Laut Smolar ist Zdzisław Krasnodębski, ein PiS-Mitglied des Europäischen Parlaments, sogar noch weiter gegangen, indem er behauptete, dass „die Drohung mit [Poland’s] Die Souveränität im Westen ist größer als im Osten“.

Diese Haltung gipfelte letztes Jahr in einer formellen Forderung der PiS-Regierung nach Reparationen in Höhe von 1,3 Billionen Euro von Deutschland für die Verwüstungen der Nazis in Polen während des Zweiten Weltkriegs. Diese Behauptung hat komplexe politische und rechtliche Aspekte, wie ich letzten Oktober in einem Newsletter von Europe Express skizziert habe, aber Tatsache bleibt, dass Deutschland die Angelegenheit als abgeschlossen betrachtet.

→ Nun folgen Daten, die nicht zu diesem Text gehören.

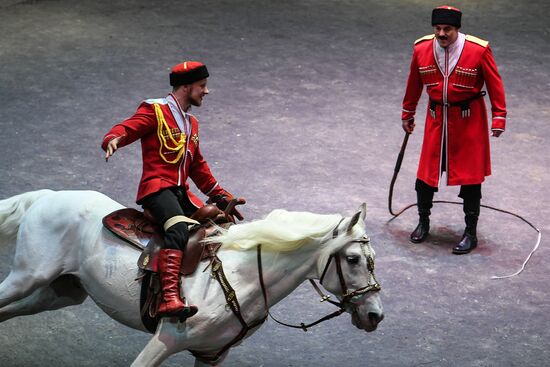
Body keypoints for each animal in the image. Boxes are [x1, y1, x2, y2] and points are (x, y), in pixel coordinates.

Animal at [0, 191, 384, 366]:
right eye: (352, 259)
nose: (375, 315)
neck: (239, 280)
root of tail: (48, 196)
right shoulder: (164, 341)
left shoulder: (212, 355)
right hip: (26, 277)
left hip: (58, 293)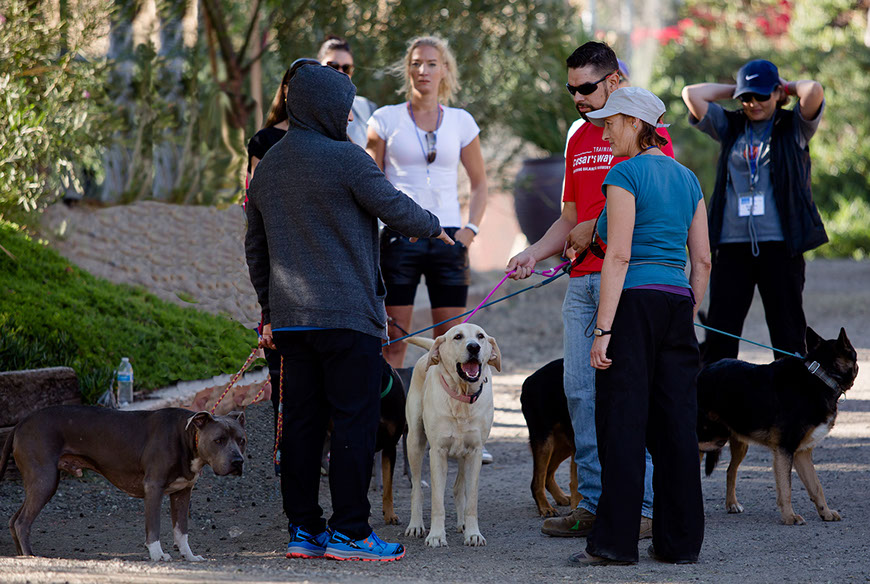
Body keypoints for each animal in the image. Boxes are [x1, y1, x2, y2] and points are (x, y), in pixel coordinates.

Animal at [0, 406, 245, 560]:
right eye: (218, 440)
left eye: (242, 440)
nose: (238, 462)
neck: (186, 437)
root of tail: (20, 424)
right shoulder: (153, 488)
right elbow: (153, 527)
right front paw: (157, 555)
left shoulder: (182, 493)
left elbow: (181, 530)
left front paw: (189, 556)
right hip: (45, 480)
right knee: (22, 522)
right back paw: (31, 556)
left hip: (38, 483)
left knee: (13, 520)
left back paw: (22, 556)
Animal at [404, 324, 500, 548]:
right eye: (458, 337)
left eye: (480, 337)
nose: (473, 347)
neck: (461, 398)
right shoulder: (438, 453)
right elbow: (437, 501)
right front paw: (436, 536)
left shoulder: (474, 453)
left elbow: (471, 500)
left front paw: (473, 533)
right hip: (414, 442)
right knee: (416, 489)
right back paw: (416, 525)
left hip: (463, 455)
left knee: (458, 488)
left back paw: (462, 523)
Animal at [520, 358, 584, 516]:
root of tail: (528, 380)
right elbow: (576, 483)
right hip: (545, 441)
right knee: (537, 481)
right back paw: (545, 507)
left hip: (563, 445)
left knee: (547, 475)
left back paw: (561, 498)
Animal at [700, 328, 860, 524]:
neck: (820, 375)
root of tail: (702, 372)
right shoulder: (785, 451)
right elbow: (786, 488)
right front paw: (789, 517)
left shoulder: (801, 453)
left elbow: (816, 486)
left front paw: (826, 513)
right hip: (708, 439)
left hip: (737, 443)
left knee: (730, 470)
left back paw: (732, 504)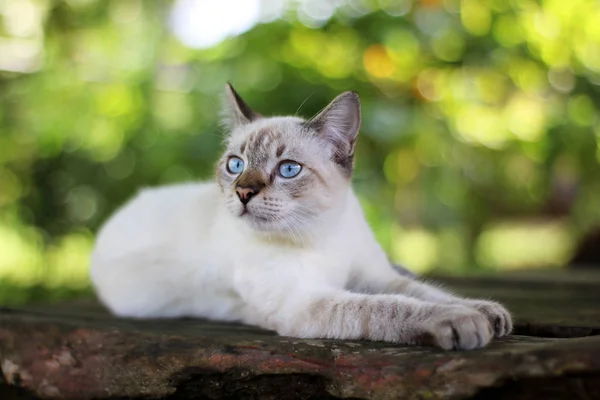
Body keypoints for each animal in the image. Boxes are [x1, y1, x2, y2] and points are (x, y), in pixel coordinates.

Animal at [89, 84, 510, 350]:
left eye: (288, 169)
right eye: (235, 165)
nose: (243, 192)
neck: (322, 233)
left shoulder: (373, 275)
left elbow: (426, 292)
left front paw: (488, 312)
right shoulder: (305, 301)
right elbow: (390, 306)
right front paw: (463, 322)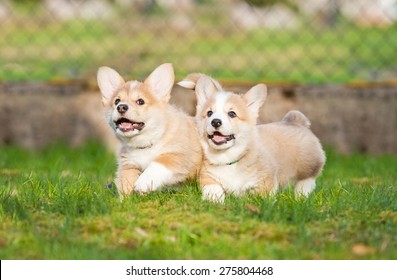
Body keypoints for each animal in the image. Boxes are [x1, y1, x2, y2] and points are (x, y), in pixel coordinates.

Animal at [96, 63, 201, 197]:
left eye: (140, 101)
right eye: (117, 101)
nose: (121, 107)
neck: (144, 144)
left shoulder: (177, 155)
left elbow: (157, 164)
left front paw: (143, 183)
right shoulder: (129, 164)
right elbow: (127, 179)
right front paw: (126, 198)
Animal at [178, 73, 324, 202]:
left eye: (232, 114)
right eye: (209, 113)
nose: (215, 122)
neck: (228, 159)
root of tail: (295, 121)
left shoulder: (266, 181)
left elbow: (261, 195)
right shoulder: (208, 177)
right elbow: (213, 189)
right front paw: (213, 200)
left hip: (309, 165)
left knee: (307, 181)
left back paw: (301, 195)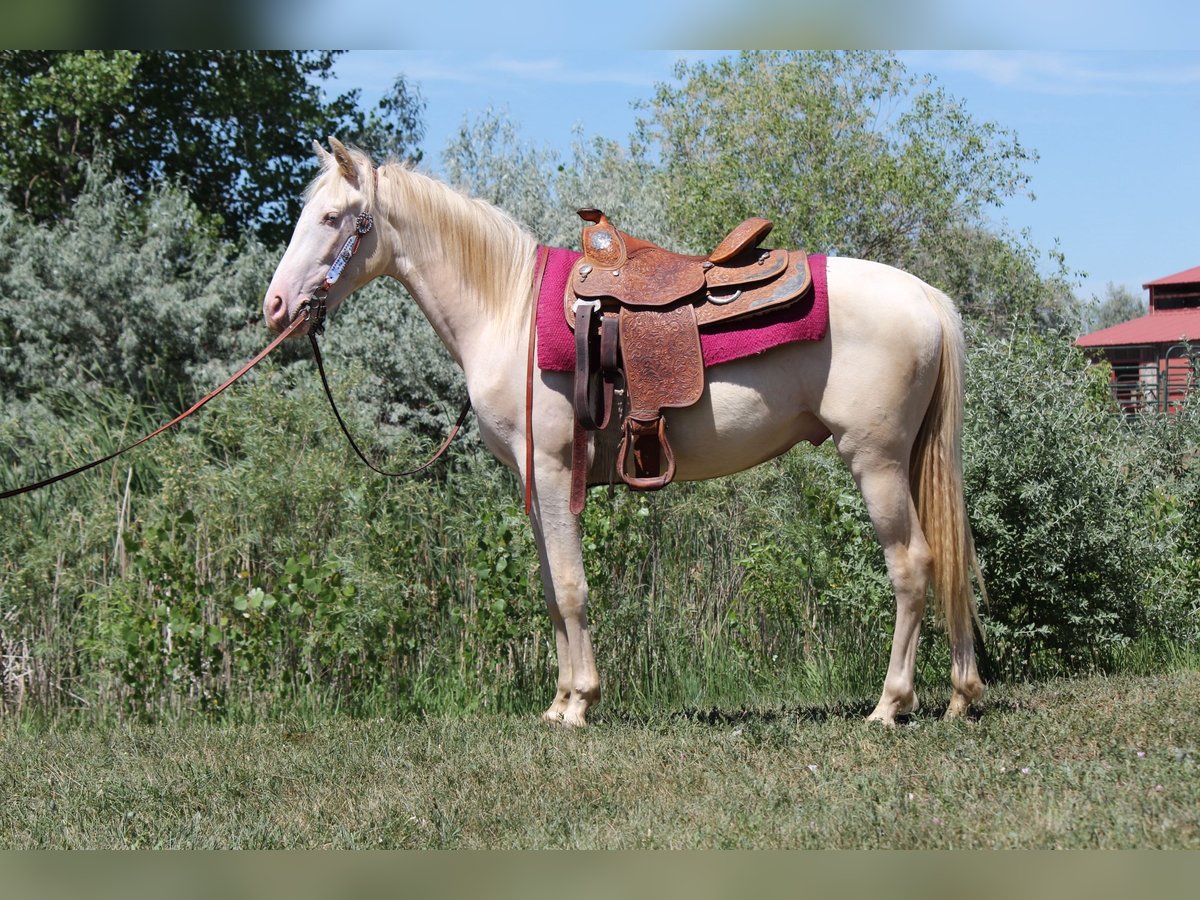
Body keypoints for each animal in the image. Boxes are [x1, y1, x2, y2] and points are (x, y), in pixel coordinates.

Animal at [263, 137, 985, 728]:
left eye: (332, 219)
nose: (275, 307)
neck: (509, 311)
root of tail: (926, 298)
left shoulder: (555, 471)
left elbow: (571, 586)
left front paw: (580, 702)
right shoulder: (534, 483)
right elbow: (551, 588)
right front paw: (558, 701)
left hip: (876, 460)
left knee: (912, 565)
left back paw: (890, 705)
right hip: (909, 460)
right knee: (950, 556)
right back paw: (961, 695)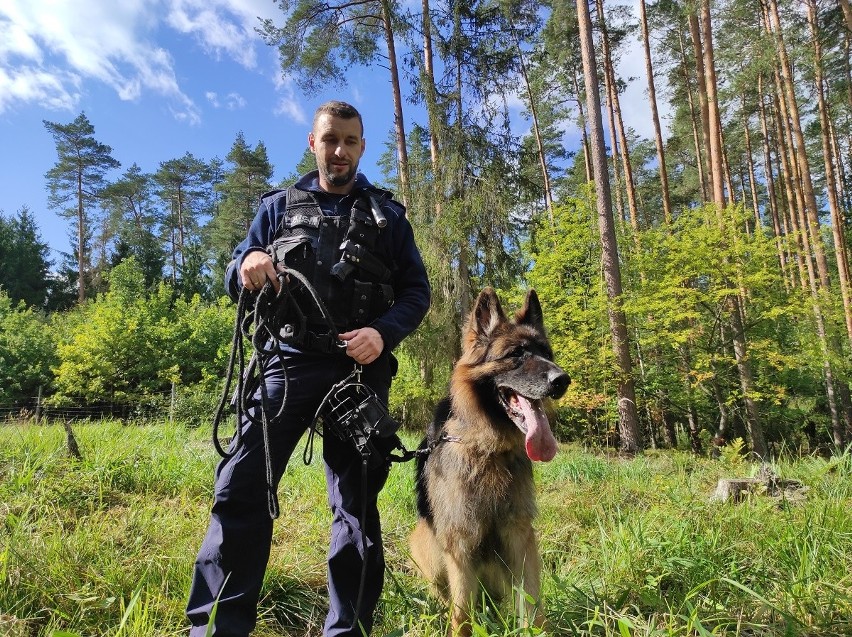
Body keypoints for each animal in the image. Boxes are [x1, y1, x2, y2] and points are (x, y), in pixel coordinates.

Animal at [410, 290, 568, 636]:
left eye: (546, 352)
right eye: (516, 354)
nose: (563, 380)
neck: (488, 448)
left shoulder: (519, 533)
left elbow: (532, 604)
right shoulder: (459, 542)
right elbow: (461, 613)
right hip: (427, 546)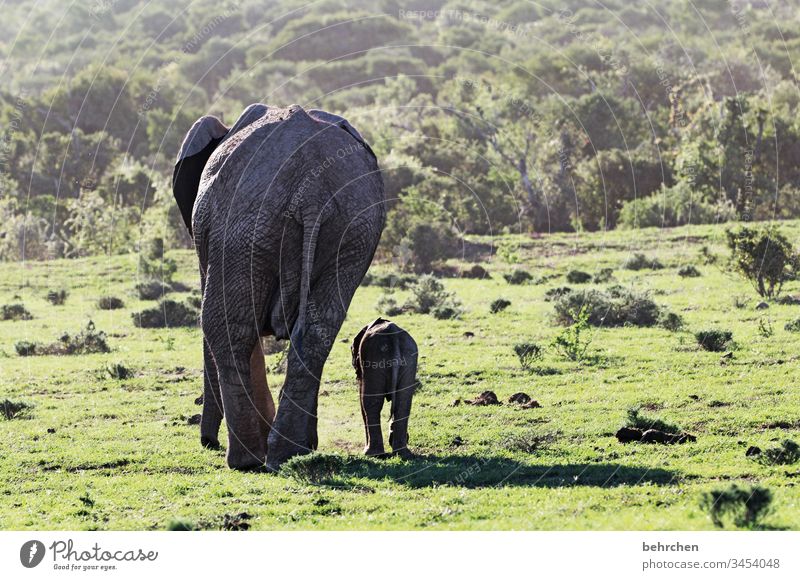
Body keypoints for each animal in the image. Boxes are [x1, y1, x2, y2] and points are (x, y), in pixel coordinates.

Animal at [173, 104, 386, 472]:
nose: (207, 441)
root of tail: (311, 187)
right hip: (353, 227)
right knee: (317, 331)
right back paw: (286, 451)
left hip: (245, 223)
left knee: (225, 327)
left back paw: (246, 458)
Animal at [354, 318, 422, 458]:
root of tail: (393, 334)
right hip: (409, 357)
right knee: (403, 403)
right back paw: (403, 453)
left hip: (374, 358)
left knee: (371, 403)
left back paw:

Insgesamt mischt sich in den westlichen Hauptstädten die Bewunderung für den Mut und die Entschlossenheit Polens im Ukrainekrieg mit der Sorge, die PiS-Linie gegenüber Deutschland sei wenig hilfreich.

Anna Mulrine Grobe fängt diese Einschätzung ein ein Artikel für den Christian Science Monitorin dem sie Michał Baranowski, Geschäftsführer des German Marshall Fund East in Warschau, zitiert:

Die leise Kritik, die wir sehen, ist, dass Polen sich nicht wirklich genug um die Einheit des Bündnisses gekümmert hat – insbesondere in der Art und Weise, wie es Deutschland kritisiert.

Polen findet immer noch seinen Weg in die Führung, und es geht um Balance. Manchmal lohnt es sich, ein paar Federn zu rütteln, aber die westliche Ansicht ist, dass dies mit einem etwas besseren Stil getan werden kann.